Opec-member Venezuela sits on the world’s largest crude reserves. But its economy, which relies on hydrocarbons for almost all of its export revenues, has been crippled by mismanagement and lower oil prices.
As inflation surged and the economy contracted last year, prices for short-dated bonds dropped to new lows as investors feared they would not be paid back in full.
Exotix, the frontier markets specialist, estimates the outstanding debt of Venezuela and PDVSA, the state oil company, at just under $62bn. Foreign reserves stand at about just $12bn.
Mr Maduro has insisted the country will continue to meet debt payments and announced plans to cut imports by almost half this year in order to preserve the hard currency required to do so.
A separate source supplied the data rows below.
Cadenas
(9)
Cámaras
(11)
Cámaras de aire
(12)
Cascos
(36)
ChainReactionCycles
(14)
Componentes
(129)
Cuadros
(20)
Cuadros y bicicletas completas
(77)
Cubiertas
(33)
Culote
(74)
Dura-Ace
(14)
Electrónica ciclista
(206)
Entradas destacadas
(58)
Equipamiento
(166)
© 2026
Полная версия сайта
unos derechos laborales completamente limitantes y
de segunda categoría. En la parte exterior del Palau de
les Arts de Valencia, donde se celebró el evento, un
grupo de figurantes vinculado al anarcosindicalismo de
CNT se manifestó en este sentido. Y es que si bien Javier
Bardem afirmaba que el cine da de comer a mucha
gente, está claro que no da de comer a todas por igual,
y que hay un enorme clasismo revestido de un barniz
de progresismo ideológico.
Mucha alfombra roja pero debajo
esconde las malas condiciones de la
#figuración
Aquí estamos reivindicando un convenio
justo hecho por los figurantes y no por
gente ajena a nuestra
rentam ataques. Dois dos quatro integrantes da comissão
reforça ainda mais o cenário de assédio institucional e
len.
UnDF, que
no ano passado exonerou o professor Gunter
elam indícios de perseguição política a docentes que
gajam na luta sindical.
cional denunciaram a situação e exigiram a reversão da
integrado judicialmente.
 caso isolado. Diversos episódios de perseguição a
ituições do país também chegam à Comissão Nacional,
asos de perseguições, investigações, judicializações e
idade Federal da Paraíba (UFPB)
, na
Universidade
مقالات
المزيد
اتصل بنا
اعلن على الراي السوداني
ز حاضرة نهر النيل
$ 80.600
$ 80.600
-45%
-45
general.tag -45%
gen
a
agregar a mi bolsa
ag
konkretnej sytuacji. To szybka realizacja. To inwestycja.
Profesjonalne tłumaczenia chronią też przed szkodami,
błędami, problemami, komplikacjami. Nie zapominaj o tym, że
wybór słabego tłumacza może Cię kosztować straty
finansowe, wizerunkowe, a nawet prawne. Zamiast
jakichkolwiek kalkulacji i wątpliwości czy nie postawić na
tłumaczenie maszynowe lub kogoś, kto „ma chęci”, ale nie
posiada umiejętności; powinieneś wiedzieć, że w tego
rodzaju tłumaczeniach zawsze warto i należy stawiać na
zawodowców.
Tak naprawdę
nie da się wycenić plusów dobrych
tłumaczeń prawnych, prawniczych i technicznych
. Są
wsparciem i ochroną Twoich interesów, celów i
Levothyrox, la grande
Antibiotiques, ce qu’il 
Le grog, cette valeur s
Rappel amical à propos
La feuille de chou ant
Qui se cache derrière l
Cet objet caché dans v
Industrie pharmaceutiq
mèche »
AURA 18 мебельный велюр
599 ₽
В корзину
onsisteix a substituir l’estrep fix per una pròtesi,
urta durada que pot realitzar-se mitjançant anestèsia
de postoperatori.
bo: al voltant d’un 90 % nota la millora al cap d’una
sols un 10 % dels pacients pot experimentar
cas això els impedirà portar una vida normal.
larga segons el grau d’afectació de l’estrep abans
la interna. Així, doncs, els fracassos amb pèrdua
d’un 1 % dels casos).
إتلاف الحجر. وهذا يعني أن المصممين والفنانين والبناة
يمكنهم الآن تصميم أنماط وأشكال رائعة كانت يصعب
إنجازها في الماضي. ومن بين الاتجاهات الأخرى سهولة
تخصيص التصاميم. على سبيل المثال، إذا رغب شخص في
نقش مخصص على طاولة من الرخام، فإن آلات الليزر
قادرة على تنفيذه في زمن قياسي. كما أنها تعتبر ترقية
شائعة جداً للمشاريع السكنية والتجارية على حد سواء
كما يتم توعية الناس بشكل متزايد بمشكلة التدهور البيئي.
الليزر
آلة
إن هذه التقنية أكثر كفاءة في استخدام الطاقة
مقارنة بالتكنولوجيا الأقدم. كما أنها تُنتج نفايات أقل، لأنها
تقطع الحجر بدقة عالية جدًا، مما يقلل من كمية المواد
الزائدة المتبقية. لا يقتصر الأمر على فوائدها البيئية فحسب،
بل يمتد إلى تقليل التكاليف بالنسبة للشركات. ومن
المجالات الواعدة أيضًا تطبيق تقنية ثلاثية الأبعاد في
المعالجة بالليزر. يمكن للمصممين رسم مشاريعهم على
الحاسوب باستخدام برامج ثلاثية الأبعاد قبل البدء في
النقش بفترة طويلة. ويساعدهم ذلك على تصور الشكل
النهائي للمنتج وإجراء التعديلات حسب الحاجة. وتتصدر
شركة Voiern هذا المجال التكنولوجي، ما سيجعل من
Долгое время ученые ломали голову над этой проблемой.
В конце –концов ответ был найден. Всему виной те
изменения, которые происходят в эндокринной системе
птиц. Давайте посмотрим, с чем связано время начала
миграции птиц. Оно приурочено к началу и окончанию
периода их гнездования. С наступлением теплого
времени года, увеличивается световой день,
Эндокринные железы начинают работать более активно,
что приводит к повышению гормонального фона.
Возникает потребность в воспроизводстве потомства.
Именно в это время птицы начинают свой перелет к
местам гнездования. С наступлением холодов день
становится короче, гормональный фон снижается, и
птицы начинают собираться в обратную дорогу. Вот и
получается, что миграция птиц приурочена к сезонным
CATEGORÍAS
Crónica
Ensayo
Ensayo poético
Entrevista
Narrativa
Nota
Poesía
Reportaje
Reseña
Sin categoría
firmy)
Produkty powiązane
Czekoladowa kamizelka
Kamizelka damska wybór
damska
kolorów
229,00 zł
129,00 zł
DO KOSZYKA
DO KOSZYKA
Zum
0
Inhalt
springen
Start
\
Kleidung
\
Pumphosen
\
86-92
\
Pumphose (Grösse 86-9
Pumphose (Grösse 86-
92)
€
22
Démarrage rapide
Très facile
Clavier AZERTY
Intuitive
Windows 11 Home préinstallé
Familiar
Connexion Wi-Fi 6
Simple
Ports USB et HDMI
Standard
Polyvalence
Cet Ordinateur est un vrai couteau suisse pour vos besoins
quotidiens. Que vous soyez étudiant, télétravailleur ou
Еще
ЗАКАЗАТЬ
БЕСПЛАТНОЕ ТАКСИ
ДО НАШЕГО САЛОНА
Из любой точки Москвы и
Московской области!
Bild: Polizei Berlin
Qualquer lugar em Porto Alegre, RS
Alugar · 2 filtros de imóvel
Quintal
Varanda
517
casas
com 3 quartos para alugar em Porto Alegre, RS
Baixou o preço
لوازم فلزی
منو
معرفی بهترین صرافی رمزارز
But sovereign debt lawyers say this may not be purely the result of his belief in upholding the sanctity of the creditor-debtor agreement. Instead, they believe Venezuela’s hands are tied by the legal structure that underpins its sovereign debt.
Default could lead to an Argentine-style debacle, with creditors attempting to seize state assets such as Citgo Petroleum Corporation, PDVSA’s US-based subsidiary. A lengthy legal fight with holdout creditors could also cut off Venezuela’s access to financial markets, said Mitu Gulati, a professor at Duke University School of Law.
Like Argentina, most of Venezuela’s bonds lack the “collective action clauses” that would bind all creditors to accept a restructuring deal agreed by the majority. PDVSA bonds also lack the clauses.
Rodolfo Marco Torres, former minister of economy and finance, met in September with investment houses including Pimco, JPMorgan Investment Management, Fidelity and Alliance. However, no deal was announced after the talks.
The government could still attempt to offer an exchange to ease the burden, but investors say they cannot see how the country could tempt them to accept. “Who would want to swap when the country so obviously wants to pay,” said one creditor.
Venezuela’s unanticipated adherence to debt payments has made its bonds highly profitable for investors who bought at low prices.
Claudia Calich, fund manager at M&G, which owns short-dated Venezuelan bonds, said: “So far it’s a miracle they’ve paid. If they continue paying it will be one the top performers. If not, it will be the worst.”
The country now has a short window during which its credit fortunes hang in the balance, with payments of more than $4bn due in October and November set to provide the next test of its solvency.
“Venezuela now has some breathing space before the next payments are due in the autumn,” said Max Wolman, investment manager at Aberdeen Asset Manager, which also owns short-dated Venezuelan bonds. “If oil prices keep rising between now and then who knows. Perhaps it will surprise us all.”